I will attach the minimized test case below. However, it is a simple Dockerfile that has these lines:
VOLUME ["/sys/fs/cgroup"]
CMD ["/lib/systemd/systemd"]
It is Debian:buster-slim based image, and runs systemd inside the container. Effectively, I used to run the container like this:
$ docker run --name any --tmpfs /run \
--tmpfs /run/lock --tmpfs /tmp \
-v /sys/fs/cgroup:/sys/fs/cgroup:ro -it image_name
It used to work fine before I upgraded a bunch of host Linux packages. The host kernel/systemd now seems to default cgroup v2. Before, it was cgroup. It stopped working. However, if I give the kernel option so that the host uses cgroup, then it works again.
Without giving the kernel option, the fix was to add --cgroupns=host
to docker run
besides mounting /sys/fs/cgroup
as read-write (:rw
in place of :ro
).
I'd like to avoid forcing the users to give the kernel option. Although I am far from an expert, forcing the host namespace for a docker container does not sound right to me.
I am trying to understand why this is happening, and figure out what should be done. My goal is to run systemd inside a docker, where the host follows cgroup v2.
Here's the error I am seeing:
$ docker run --name any --tmpfs /run --tmpfs /run/lock --tmpfs /tmp \
-v /sys/fs/cgroup:/sys/fs/cgroup:rw -it image_name
systemd 241 running in system mode. (+PAM +AUDIT +SELINUX +IMA +APPARMOR +SMACK +SYSVINIT +UTMP +LIBCRYPTSETUP +GCRYPT +GNUTLS +ACL +XZ +LZ4 +SECCOMP +BLKID +ELFUTILS +KMOD -IDN2 +IDN -PCRE2 default-hierarchy=hybrid)
Detected virtualization docker.
Detected architecture x86-64.
Welcome to Debian GNU/Linux 10 (buster)!
Set hostname to <5e089ab33b12>.
Failed to create /init.scope control group: Read-only file system
Failed to allocate manager object: Read-only file system
[!!!!!!] Failed to allocate manager object.
Exiting PID 1...
It does not look right but especially this line seems suspicous:
Failed to create /init.scope control group: Read-only file system
It seems like there should have been something before /init.scope
. That was why I reviewed the docker run
options, and tried the --cgroupsns
option. If I add the --cgroupns=host
, it works. If I mount /sys/fs/cgroup
as read-only, then it fails with a different error, and the corresponding line looks like this:
Failed to create /system.slice/docker-0be34b8ec5806b0760093e39dea35f4305262d276ecc5047a5f0ff43871ed6d0.scope/init.scope control group: Read-only file system
To me, it is like the docker daemon/engine fails to configure XXX.slice or something like that for the container. I assume that docker may be to some extend responsible for giving the namespace but something is not going well. However, I can't be so sure at all.
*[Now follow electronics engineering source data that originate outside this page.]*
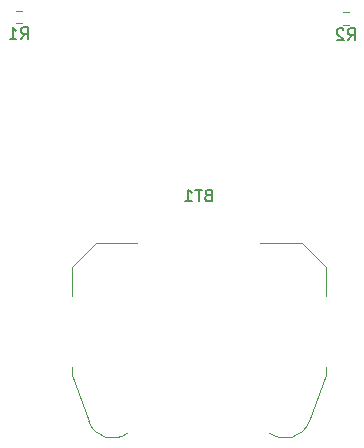
<source format=gbr>
%TF.GenerationSoftware,KiCad,Pcbnew,8.0.8*%
%TF.CreationDate,2025-02-18T10:54:12-06:00*%
%TF.ProjectId,ATTinyFlashLEDs_noSwitch,41545469-6e79-4466-9c61-73684c454473,rev?*%
%TF.SameCoordinates,Original*%
%TF.FileFunction,Legend,Bot*%
%TF.FilePolarity,Positive*%
%FSLAX46Y46*%
G04 Gerber Fmt 4.6, Leading zero omitted, Abs format (unit mm)*
G04 Created by KiCad (PCBNEW 8.0.8) date 2025-02-18 10:54:12*
%MOMM*%
%LPD*%
G01*
G04 APERTURE LIST*
%ADD10C,0.150000*%
%ADD11C,0.120000*%
G04 APERTURE END LIST*
D10*
X120165714Y-95492009D02*
X120022857Y-95539628D01*
X120022857Y-95539628D02*
X119975238Y-95587247D01*
X119975238Y-95587247D02*
X119927619Y-95682485D01*
X119927619Y-95682485D02*
X119927619Y-95825342D01*
X119927619Y-95825342D02*
X119975238Y-95920580D01*
X119975238Y-95920580D02*
X120022857Y-95968200D01*
X120022857Y-95968200D02*
X120118095Y-96015819D01*
X120118095Y-96015819D02*
X120499047Y-96015819D01*
X120499047Y-96015819D02*
X120499047Y-95015819D01*
X120499047Y-95015819D02*
X120165714Y-95015819D01*
X120165714Y-95015819D02*
X120070476Y-95063438D01*
X120070476Y-95063438D02*
X120022857Y-95111057D01*
X120022857Y-95111057D02*
X119975238Y-95206295D01*
X119975238Y-95206295D02*
X119975238Y-95301533D01*
X119975238Y-95301533D02*
X120022857Y-95396771D01*
X120022857Y-95396771D02*
X120070476Y-95444390D01*
X120070476Y-95444390D02*
X120165714Y-95492009D01*
X120165714Y-95492009D02*
X120499047Y-95492009D01*
X119641904Y-95015819D02*
X119070476Y-95015819D01*
X119356190Y-96015819D02*
X119356190Y-95015819D01*
X118213333Y-96015819D02*
X118784761Y-96015819D01*
X118499047Y-96015819D02*
X118499047Y-95015819D01*
X118499047Y-95015819D02*
X118594285Y-95158676D01*
X118594285Y-95158676D02*
X118689523Y-95253914D01*
X118689523Y-95253914D02*
X118784761Y-95301533D01*
X131992666Y-82369819D02*
X132325999Y-81893628D01*
X132564094Y-82369819D02*
X132564094Y-81369819D01*
X132564094Y-81369819D02*
X132183142Y-81369819D01*
X132183142Y-81369819D02*
X132087904Y-81417438D01*
X132087904Y-81417438D02*
X132040285Y-81465057D01*
X132040285Y-81465057D02*
X131992666Y-81560295D01*
X131992666Y-81560295D02*
X131992666Y-81703152D01*
X131992666Y-81703152D02*
X132040285Y-81798390D01*
X132040285Y-81798390D02*
X132087904Y-81846009D01*
X132087904Y-81846009D02*
X132183142Y-81893628D01*
X132183142Y-81893628D02*
X132564094Y-81893628D01*
X131611713Y-81465057D02*
X131564094Y-81417438D01*
X131564094Y-81417438D02*
X131468856Y-81369819D01*
X131468856Y-81369819D02*
X131230761Y-81369819D01*
X131230761Y-81369819D02*
X131135523Y-81417438D01*
X131135523Y-81417438D02*
X131087904Y-81465057D01*
X131087904Y-81465057D02*
X131040285Y-81560295D01*
X131040285Y-81560295D02*
X131040285Y-81655533D01*
X131040285Y-81655533D02*
X131087904Y-81798390D01*
X131087904Y-81798390D02*
X131659332Y-82369819D01*
X131659332Y-82369819D02*
X131040285Y-82369819D01*
X104306666Y-82275819D02*
X104639999Y-81799628D01*
X104878094Y-82275819D02*
X104878094Y-81275819D01*
X104878094Y-81275819D02*
X104497142Y-81275819D01*
X104497142Y-81275819D02*
X104401904Y-81323438D01*
X104401904Y-81323438D02*
X104354285Y-81371057D01*
X104354285Y-81371057D02*
X104306666Y-81466295D01*
X104306666Y-81466295D02*
X104306666Y-81609152D01*
X104306666Y-81609152D02*
X104354285Y-81704390D01*
X104354285Y-81704390D02*
X104401904Y-81752009D01*
X104401904Y-81752009D02*
X104497142Y-81799628D01*
X104497142Y-81799628D02*
X104878094Y-81799628D01*
X103354285Y-82275819D02*
X103925713Y-82275819D01*
X103639999Y-82275819D02*
X103639999Y-81275819D01*
X103639999Y-81275819D02*
X103735237Y-81418676D01*
X103735237Y-81418676D02*
X103830475Y-81513914D01*
X103830475Y-81513914D02*
X103925713Y-81561533D01*
D11*
%TO.C,BT1*%
X108600000Y-101601000D02*
X110680000Y-99521000D01*
X108600000Y-104061000D02*
X108600000Y-101601000D01*
X108600000Y-110691000D02*
X108600000Y-110061000D01*
X110040000Y-114641000D02*
X108600000Y-110691000D01*
X114180000Y-99521000D02*
X110680000Y-99521000D01*
X128080000Y-99521000D02*
X124580000Y-99521000D01*
X128720000Y-114641000D02*
X130160000Y-110691000D01*
X130160000Y-101601000D02*
X128080000Y-99521000D01*
X130160000Y-104061000D02*
X130160000Y-101601000D01*
X130160000Y-110691000D02*
X130160000Y-110061000D01*
X113380000Y-115611000D02*
G75*
G02*
X110054757Y-114649169I-1310000J1700000D01*
G01*
X128720000Y-114641000D02*
G75*
G02*
X125383354Y-115627530I-2030000J730001D01*
G01*
%TO.C,R2*%
X131571276Y-79995500D02*
X132080724Y-79995500D01*
X131571276Y-81040500D02*
X132080724Y-81040500D01*
%TO.C,R1*%
X104394724Y-79868500D02*
X103885276Y-79868500D01*
X104394724Y-80913500D02*
X103885276Y-80913500D01*
%TD*%
M02*

</source>
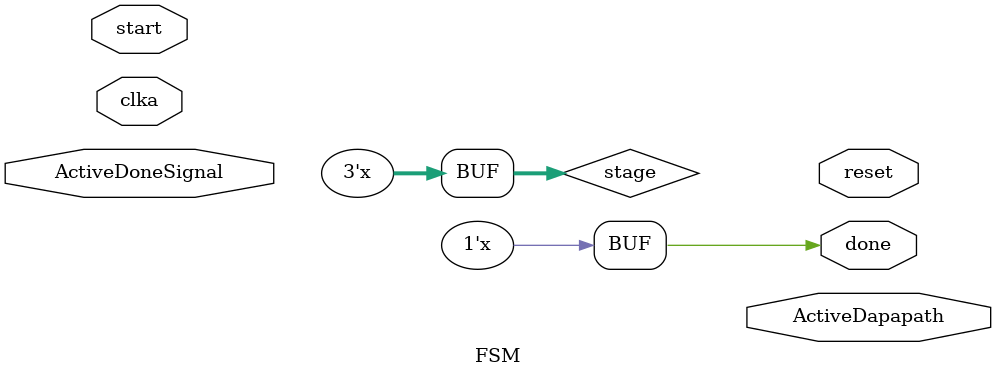
<source format=v>
`timescale 1ns / 1ps
module FSM(start, ActiveDapapath,done, clka, ActiveDoneSignal, reset);
//control the inputs
input start, clka;
input ActiveDoneSignal;

output reg ActiveDapapath, done, reset;


//---------------------------VARIABLES HACER LOS ESTADOS------------------------------
//para guardar los estados
reg [2:0]stage;


//STAGES
parameter S0 = 0;//Cuando esta encendidp
parameter S1 = 1;//Cuando esta apagado
parameter S2 = 2; //Estatico, es decir, luego de un estado siempre vuelve a este y este es el que determina el siguiente estado
//--------------------------------------------------------------------------

//Fire on Clk
always @(posedge clka)
    begin
        //si se preciona el reset, ira al primer estado
        if(start)
            stage = S0;
            //si no seguira en el loop de los estados
        else
             stage = S1;
        
    end
    
always @ (*)begin

    case(stage)
        //START PRENDIDO
         S0:begin
            ActiveDapapath <= start;
            reset <= 0;
            stage = S2;
          
         end
         //START APAGADO
         S1:begin
             reset <= 1;
             ActiveDapapath  <= 0;
             stage = S2;
         end
         //Estado de verificacion
         S2:begin
            if(ActiveDoneSignal)
                 done = 1;
              else 
                 done = 0; 
                 
                 
            if(start)
                stage = S0;
            else
                stage = S1;
         end
     endcase
    end
endmodule
</source>
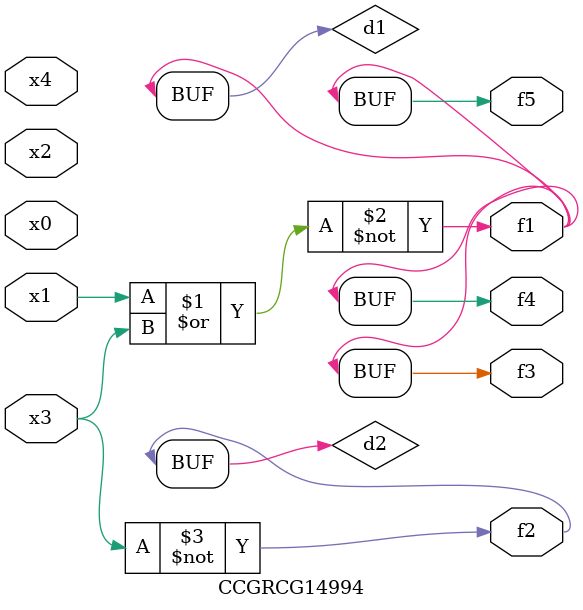
<source format=v>
module CCGRCG14994(
	input x0, x1, x2, x3, x4,
	output f1, f2, f3, f4, f5
);

	wire d1, d2;

	nor (d1, x1, x3);
	not (d2, x3);
	assign f1 = d1;
	assign f2 = d2;
	assign f3 = d1;
	assign f4 = d1;
	assign f5 = d1;
endmodule

</source>
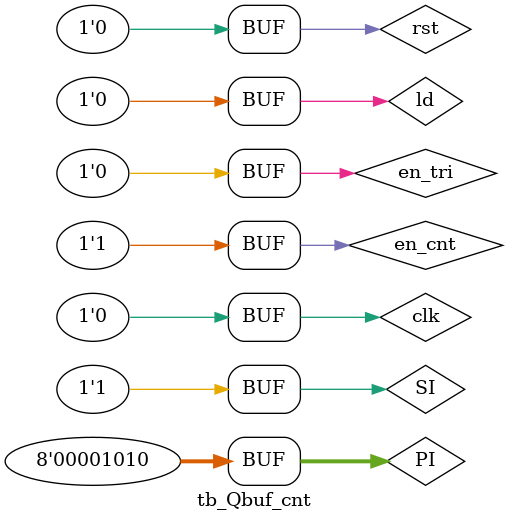
<source format=v>
`timescale 1ns/1ns

module tb_Qbuf_cnt();
    reg clk = 0 , rst = 0 , ld = 1 , en_cnt = 1 , en_tri = 1 , SI = 0;
    reg [7:0] PI = 8'b00001010;
    wire co , SO;

    bufcntQ UUT(.clk(clk) , .rst(rst) , .ld(ld) , .en_cnt(en_cnt) , .en_tri(en_tri) , .SI(SI) , .PI(PI) , .co(co) , .SO(SO));
    initial repeat(80) #500 clk = ~clk;
    initial begin
	#600 ld = 0 ;
             SI = 1;
	#1020 SI = 0;
	#1000 SI = 0;
	#500 SI = 1;
             en_tri = 0;
    end
endmodule
	

</source>
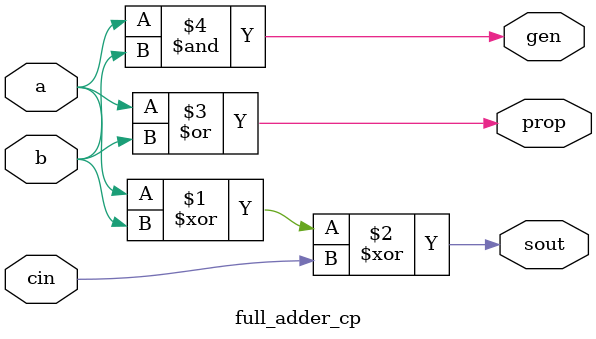
<source format=v>
module full_adder_cp (
	a,
	b,
	cin,
	prop,
	gen,
	sout
);
	input wire a;
	input wire b;
	input wire cin;
	output wire prop;
	output wire gen;
	output wire sout;
	assign sout = (a ^ b) ^ cin;
	assign prop = a | b;
	assign gen = a & b;
endmodule

</source>
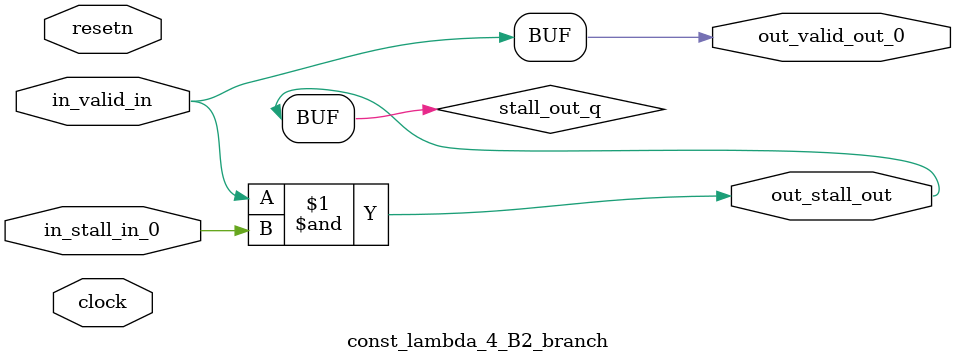
<source format=sv>



(* altera_attribute = "-name AUTO_SHIFT_REGISTER_RECOGNITION OFF; -name MESSAGE_DISABLE 10036; -name MESSAGE_DISABLE 10037; -name MESSAGE_DISABLE 14130; -name MESSAGE_DISABLE 14320; -name MESSAGE_DISABLE 15400; -name MESSAGE_DISABLE 14130; -name MESSAGE_DISABLE 10036; -name MESSAGE_DISABLE 12020; -name MESSAGE_DISABLE 12030; -name MESSAGE_DISABLE 12010; -name MESSAGE_DISABLE 12110; -name MESSAGE_DISABLE 14320; -name MESSAGE_DISABLE 13410; -name MESSAGE_DISABLE 113007; -name MESSAGE_DISABLE 10958" *)
module const_lambda_4_B2_branch (
    input wire [0:0] in_stall_in_0,
    input wire [0:0] in_valid_in,
    output wire [0:0] out_stall_out,
    output wire [0:0] out_valid_out_0,
    input wire clock,
    input wire resetn
    );

    wire [0:0] stall_out_q;
    reg [0:0] rst_sync_rst_sclrn;


    // stall_out(LOGICAL,2)
    assign stall_out_q = in_valid_in & in_stall_in_0;

    // out_stall_out(GPOUT,5)
    assign out_stall_out = stall_out_q;

    // out_valid_out_0(GPOUT,6)
    assign out_valid_out_0 = in_valid_in;

    // rst_sync(RESETSYNC,7)
    acl_reset_handler #(
        .ASYNC_RESET(0),
        .USE_SYNCHRONIZER(1),
        .PULSE_EXTENSION(0),
        .PIPE_DEPTH(3),
        .DUPLICATE(1)
    ) therst_sync (
        .clk(clock),
        .i_resetn(resetn),
        .o_sclrn(rst_sync_rst_sclrn)
    );

endmodule

</source>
What would be the issue/fix?
The Dockerfile I used for this experiment is as follows:
FROM debian:buster-slim
ENV container docker
ENV LC_ALL C
ENV DEBIAN_FRONTEND noninteractive
USER root
WORKDIR /root
RUN set -x
RUN apt-get update -y \
&& apt-get install --no-install-recommends -y systemd \
&& apt-get clean \
&& rm -rf /var/lib/apt/lists/* /tmp/* /var/tmp/* \
&& rm -f /var/run/nologin
RUN rm -f /lib/systemd/system/multi-user.target.wants/* \
/etc/systemd/system/*.wants/* \
/lib/systemd/system/local-fs.target.wants/* \
/lib/systemd/system/sockets.target.wants/*udev* \
/lib/systemd/system/sockets.target.wants/*initctl* \
/lib/systemd/system/sysinit.target.wants/systemd-tmpfiles-setup* \
/lib/systemd/system/systemd-update-utmp*
VOLUME [ "/sys/fs/cgroup" ]
CMD ["/lib/systemd/systemd"]
I am using Debian. The docker version is 20.10.3 or so. Google search told me that docker supports cgroup v2 as of 20.10 but I don't actually understand what that "support" means.